───── Source records

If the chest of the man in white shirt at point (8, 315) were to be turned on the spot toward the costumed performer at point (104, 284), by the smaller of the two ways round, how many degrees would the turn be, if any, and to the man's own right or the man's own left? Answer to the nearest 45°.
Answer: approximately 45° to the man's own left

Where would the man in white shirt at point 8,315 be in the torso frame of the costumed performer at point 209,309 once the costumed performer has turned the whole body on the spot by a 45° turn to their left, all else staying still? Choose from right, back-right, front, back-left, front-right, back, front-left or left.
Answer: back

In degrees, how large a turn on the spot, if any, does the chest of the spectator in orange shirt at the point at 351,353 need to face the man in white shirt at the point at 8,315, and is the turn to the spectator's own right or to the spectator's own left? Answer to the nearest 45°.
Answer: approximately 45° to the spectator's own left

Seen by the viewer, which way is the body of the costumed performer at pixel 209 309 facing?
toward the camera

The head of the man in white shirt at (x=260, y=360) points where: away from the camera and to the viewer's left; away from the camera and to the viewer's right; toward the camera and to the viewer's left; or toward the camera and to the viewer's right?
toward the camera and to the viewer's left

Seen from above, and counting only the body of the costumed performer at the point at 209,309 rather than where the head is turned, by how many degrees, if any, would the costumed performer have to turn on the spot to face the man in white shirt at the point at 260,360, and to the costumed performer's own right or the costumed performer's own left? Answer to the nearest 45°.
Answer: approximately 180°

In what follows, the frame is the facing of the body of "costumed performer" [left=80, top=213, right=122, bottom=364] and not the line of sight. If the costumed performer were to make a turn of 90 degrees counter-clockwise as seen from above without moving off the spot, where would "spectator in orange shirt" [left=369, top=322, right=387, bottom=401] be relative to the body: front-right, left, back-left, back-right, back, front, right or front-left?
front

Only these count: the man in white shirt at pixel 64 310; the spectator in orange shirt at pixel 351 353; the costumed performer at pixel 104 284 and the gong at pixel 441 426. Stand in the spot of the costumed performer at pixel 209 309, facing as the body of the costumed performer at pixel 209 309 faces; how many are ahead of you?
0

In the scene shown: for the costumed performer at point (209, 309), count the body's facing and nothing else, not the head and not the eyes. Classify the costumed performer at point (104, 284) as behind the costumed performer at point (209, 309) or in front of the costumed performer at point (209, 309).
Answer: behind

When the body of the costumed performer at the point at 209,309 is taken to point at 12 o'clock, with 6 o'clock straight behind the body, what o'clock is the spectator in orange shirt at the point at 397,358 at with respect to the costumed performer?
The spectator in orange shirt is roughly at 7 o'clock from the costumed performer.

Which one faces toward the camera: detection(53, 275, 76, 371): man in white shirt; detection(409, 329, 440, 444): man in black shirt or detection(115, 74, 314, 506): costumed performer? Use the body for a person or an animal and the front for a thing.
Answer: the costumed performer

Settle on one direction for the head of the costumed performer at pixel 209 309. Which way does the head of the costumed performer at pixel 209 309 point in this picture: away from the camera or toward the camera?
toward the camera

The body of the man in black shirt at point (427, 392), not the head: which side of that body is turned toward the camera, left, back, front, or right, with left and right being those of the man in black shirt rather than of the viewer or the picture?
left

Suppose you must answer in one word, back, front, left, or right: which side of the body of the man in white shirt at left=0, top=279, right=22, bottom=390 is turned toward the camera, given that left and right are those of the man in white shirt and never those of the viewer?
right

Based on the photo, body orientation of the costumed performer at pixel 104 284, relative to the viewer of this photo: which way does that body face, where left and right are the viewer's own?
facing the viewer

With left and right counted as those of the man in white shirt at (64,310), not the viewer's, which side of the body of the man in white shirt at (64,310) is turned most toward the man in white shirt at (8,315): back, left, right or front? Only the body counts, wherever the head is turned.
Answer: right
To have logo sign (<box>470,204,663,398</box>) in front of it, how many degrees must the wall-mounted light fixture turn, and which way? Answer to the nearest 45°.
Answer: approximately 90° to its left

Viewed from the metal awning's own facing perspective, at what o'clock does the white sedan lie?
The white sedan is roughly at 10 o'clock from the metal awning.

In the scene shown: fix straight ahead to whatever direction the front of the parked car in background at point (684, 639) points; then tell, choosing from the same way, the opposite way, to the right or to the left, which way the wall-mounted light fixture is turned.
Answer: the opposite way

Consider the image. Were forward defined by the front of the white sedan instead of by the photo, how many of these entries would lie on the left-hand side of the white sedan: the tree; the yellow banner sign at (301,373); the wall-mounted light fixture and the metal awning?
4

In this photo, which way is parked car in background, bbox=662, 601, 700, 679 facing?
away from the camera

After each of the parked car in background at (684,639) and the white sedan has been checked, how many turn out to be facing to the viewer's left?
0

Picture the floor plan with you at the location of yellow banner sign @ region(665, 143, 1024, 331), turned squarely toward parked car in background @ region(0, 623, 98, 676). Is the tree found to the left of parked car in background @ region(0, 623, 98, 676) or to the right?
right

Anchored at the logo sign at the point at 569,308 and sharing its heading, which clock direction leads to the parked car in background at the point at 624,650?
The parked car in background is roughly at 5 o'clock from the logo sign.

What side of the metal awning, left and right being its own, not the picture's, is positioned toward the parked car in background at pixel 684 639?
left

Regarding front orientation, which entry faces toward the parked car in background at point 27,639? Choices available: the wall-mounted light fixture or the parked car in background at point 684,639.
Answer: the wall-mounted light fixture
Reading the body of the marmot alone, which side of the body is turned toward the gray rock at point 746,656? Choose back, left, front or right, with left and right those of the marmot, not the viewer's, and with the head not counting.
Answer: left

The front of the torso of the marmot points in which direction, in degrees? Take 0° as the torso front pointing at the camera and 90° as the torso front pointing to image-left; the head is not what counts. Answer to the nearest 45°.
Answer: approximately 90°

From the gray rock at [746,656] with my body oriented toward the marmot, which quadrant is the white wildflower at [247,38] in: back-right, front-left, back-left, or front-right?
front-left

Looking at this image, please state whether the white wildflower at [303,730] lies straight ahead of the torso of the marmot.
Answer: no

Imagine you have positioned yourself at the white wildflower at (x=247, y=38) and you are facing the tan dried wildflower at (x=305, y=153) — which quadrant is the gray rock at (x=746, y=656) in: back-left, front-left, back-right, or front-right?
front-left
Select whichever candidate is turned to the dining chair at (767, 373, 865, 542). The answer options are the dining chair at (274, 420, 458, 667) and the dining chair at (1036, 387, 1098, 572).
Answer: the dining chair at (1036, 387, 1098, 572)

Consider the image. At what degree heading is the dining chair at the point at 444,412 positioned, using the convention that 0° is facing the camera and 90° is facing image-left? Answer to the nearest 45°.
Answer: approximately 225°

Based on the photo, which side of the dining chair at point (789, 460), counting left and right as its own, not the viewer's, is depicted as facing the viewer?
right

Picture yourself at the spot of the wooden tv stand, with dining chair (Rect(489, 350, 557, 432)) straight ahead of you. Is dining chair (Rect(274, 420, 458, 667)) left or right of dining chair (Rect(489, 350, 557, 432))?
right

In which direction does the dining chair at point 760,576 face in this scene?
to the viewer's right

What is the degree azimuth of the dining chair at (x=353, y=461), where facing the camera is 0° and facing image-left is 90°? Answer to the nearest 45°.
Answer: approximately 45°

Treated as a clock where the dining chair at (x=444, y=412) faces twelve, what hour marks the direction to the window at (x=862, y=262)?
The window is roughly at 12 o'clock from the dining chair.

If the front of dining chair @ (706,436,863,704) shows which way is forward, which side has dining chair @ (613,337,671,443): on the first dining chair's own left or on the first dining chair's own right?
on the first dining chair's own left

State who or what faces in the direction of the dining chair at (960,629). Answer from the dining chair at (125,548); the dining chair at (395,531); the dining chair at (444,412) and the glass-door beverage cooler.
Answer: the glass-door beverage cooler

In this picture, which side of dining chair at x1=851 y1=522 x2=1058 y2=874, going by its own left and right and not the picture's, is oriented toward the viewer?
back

──────────

Assignment — Copy out, word for word, the stretch of rows from the line containing "State who or" through the line containing "Answer: the glass-door beverage cooler", including both of those lines.

Answer section —
State who or what faces in the direction of the dining chair at (960,629). Answer from the dining chair at (125,548); the dining chair at (395,531); the dining chair at (444,412) and the glass-door beverage cooler.
Answer: the glass-door beverage cooler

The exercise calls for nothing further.